Roto-Rooter is not immune to recession — in downturns, some discretionary drain cleaning gets deferred — but it is far less sensitive to regulatory or reimbursement risk. The company earns high returns on capital because its business is so capital-light; the main investment is in franchise support and marketing.

How to research Chemed

The annual 10-K (SEC CIK 0000019584) reports VITAS and Roto-Rooter results separately, which is essential because they are genuinely different businesses with different risks. For VITAS, focus on the number of patients served, the average length of stay, the mix of Medicare versus private insurance, and management’s commentary on reimbursement trends. For Roto-Rooter, look at same-unit revenue growth and the franchise system’s health.

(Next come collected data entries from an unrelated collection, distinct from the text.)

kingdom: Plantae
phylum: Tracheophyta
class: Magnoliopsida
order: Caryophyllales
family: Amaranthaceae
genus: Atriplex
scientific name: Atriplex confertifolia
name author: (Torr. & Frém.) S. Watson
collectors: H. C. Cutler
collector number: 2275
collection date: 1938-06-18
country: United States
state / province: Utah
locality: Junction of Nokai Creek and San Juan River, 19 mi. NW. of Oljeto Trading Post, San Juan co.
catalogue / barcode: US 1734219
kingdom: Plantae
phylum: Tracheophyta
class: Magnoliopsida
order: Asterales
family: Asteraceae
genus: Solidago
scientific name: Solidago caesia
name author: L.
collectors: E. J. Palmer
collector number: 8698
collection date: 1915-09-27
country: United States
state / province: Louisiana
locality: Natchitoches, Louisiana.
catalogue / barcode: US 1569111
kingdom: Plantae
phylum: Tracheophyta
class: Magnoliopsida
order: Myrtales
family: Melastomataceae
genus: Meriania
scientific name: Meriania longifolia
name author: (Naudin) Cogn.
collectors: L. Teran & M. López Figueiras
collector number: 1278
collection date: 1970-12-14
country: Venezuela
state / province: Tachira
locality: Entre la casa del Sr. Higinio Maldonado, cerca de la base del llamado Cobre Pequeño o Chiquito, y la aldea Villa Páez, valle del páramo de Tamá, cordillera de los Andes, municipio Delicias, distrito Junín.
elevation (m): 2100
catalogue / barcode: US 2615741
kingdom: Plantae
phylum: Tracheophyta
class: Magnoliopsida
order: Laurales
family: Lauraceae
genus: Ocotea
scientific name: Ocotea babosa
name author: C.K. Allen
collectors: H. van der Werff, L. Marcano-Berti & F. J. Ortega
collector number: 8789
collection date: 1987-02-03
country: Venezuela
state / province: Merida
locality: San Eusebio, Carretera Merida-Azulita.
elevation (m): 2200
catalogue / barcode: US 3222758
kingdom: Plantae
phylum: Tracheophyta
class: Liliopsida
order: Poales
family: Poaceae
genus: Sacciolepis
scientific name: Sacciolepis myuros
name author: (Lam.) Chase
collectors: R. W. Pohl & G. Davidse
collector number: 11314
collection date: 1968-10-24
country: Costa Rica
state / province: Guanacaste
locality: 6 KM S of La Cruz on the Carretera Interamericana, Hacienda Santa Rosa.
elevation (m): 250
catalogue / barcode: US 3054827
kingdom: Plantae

Key metrics to track: VITAS patient volume and acuity mix, hospice reimbursement rates per patient per day, Roto-Rooter same-unit service revenue growth, and the ratio of debt to operating cash flow. Because VITAS is so dependent on Medicare policy, reading CMS notices and congressional healthcare debates is as important as reading the earnings call. Any hospice provider trading at a significant discount to the broader market is usually reflecting reimbursement concerns — whether those concerns are overblown or justified requires digging into the details of the current regulatory environment.